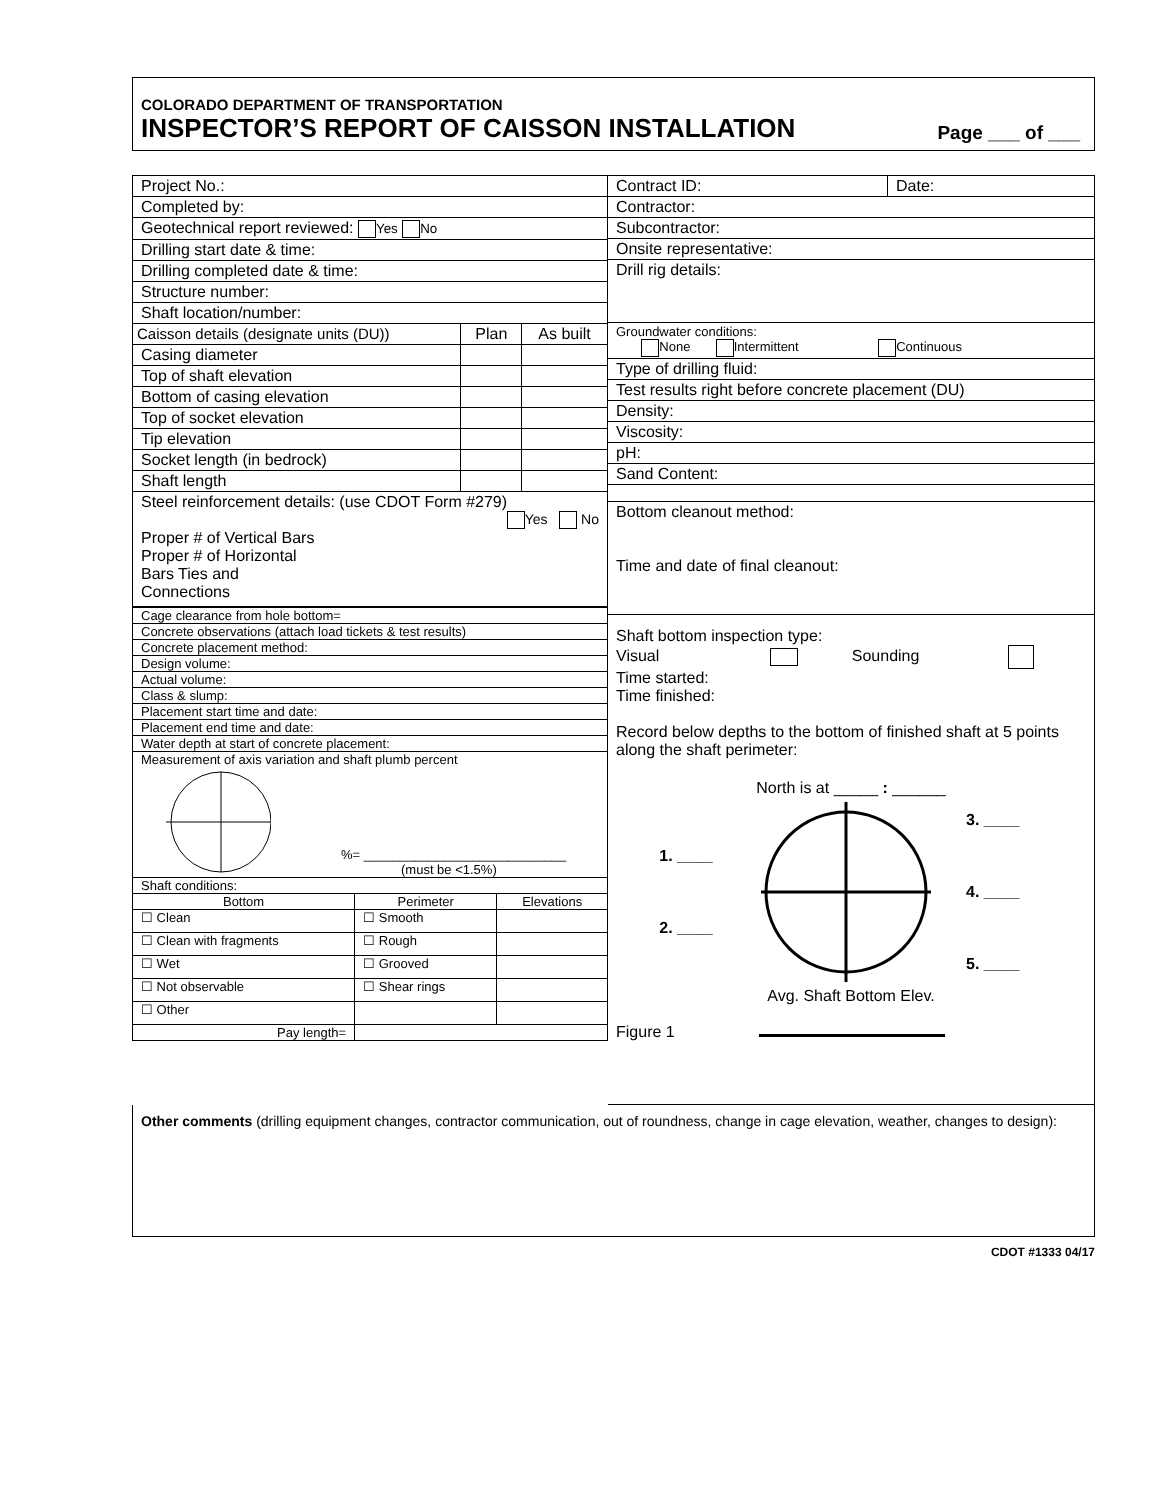COLORADO DEPARTMENT OF TRANSPORTATION
INSPECTOR’S REPORT OF CAISSON INSTALLATION
Page ___ of ___
| Project No.: | | |
| Completed by: | | |
| Geotechnical report reviewed: Yes No | | |
| Drilling start date & time: | | |
| Drilling completed date & time: | | |
| Structure number: | | |
| Shaft location/number: | | |
| Caisson details (designate units (DU)) | Plan | As built |
| Casing diameter | | |
| Top of shaft elevation | | |
| Bottom of casing elevation | | |
| Top of socket elevation | | |
| Tip elevation | | |
| Socket length (in bedrock) | | |
| Shaft length | | |
| Steel reinforcement details: (use CDOT Form #279) Yes No Proper # of Vertical Bars Proper # of Horizontal Bars Ties and Connections | | |
| Cage clearance from hole bottom= | | |
| Concrete observations (attach load tickets & test results) | | |
| Concrete placement method: | | |
| Design volume: | | |
| Actual volume: | | |
| Class & slump: | | |
| Placement start time and date: | | |
| Placement end time and date: | | |
| Water depth at start of concrete placement: | | |
| Measurement of axis variation and shaft plumb percent %= ____________________________ (must be <1.5%) | | |
| Shaft conditions: | | |
| Bottom | Perimeter | Elevations |
| ☐ Clean | ☐ Smooth | |
| ☐ Clean with fragments | ☐ Rough | |
| ☐ Wet | ☐ Grooved | |
| ☐ Not observable | ☐ Shear rings | |
| ☐ Other | | |
| Pay length= | | |
| Contract ID: | Date: |
| Contractor: | |
| Subcontractor: | |
| Onsite representative: | |
| Drill rig details: | |
| Groundwater conditions: None Intermittent Continuous | |
| Type of drilling fluid: | |
| Test results right before concrete placement (DU) | |
| Density: | |
| Viscosity: | |
| pH: | |
| Sand Content: | |
| Bottom cleanout method: Time and date of final cleanout: | |
| Shaft bottom inspection type: Visual Sounding Time started: Time finished: Record below depths to the bottom of finished shaft at 5 points along the shaft perimeter: North is at _____ : ______ 1. ____ 2. ____ 3. ____ 4. ____ 5. ____ Avg. Shaft Bottom Elev. Figure 1 | |
Other comments (drilling equipment changes, contractor communication, out of roundness, change in cage elevation, weather, changes to design):
CDOT #1333 04/17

========================================================================

**Task brief:** Each entry above should be copied exactly. The pictures should not.

**Task answer:**
COLORADO DEPARTMENT OF TRANSPORTATION
INSPECTOR’S REPORT OF CAISSON INSTALLATION
Page ___ of ___
| Project No.: | | |
| Completed by: | | |
| Geotechnical report reviewed: Yes No | | |
| Drilling start date & time: | | |
| Drilling completed date & time: | | |
| Structure number: | | |
| Shaft location/number: | | |
| Caisson details (designate units (DU)) | Plan | As built |
| Casing diameter | | |
| Top of shaft elevation | | |
| Bottom of casing elevation | | |
| Top of socket elevation | | |
| Tip elevation | | |
| Socket length (in bedrock) | | |
| Shaft length | | |
| Steel reinforcement details: (use CDOT Form #279) Yes No Proper # of Vertical Bars Proper # of Horizontal Bars Ties and Connections | | |
| Cage clearance from hole bottom= | | |
| Concrete observations (attach load tickets & test results) | | |
| Concrete placement method: | | |
| Design volume: | | |
| Actual volume: | | |
| Class & slump: | | |
| Placement start time and date: | | |
| Placement end time and date: | | |
| Water depth at start of concrete placement: | | |
| Measurement of axis variation and shaft plumb percent %= ____________________________ (must be <1.5%) | | |
| Shaft conditions: | | |
| Bottom | Perimeter | Elevations |
| ☐ Clean | ☐ Smooth | |
| ☐ Clean with fragments | ☐ Rough | |
| ☐ Wet | ☐ Grooved | |
| ☐ Not observable | ☐ Shear rings | |
| ☐ Other | | |
| Pay length= | | |
| Contract ID: | Date: |
| Contractor: | |
| Subcontractor: | |
| Onsite representative: | |
| Drill rig details: | |
| Groundwater conditions: None Intermittent Continuous | |
| Type of drilling fluid: | |
| Test results right before concrete placement (DU) | |
| Density: | |
| Viscosity: | |
| pH: | |
| Sand Content: | |
| Bottom cleanout method: Time and date of final cleanout: | |
| Shaft bottom inspection type: Visual Sounding Time started: Time finished: Record below depths to the bottom of finished shaft at 5 points along the shaft perimeter: North is at _____ : ______ 1. ____ 2. ____ 3. ____ 4. ____ 5. ____ Avg. Shaft Bottom Elev. Figure 1 | |
Other comments (drilling equipment changes, contractor communication, out of roundness, change in cage elevation, weather, changes to design):
CDOT #1333 04/17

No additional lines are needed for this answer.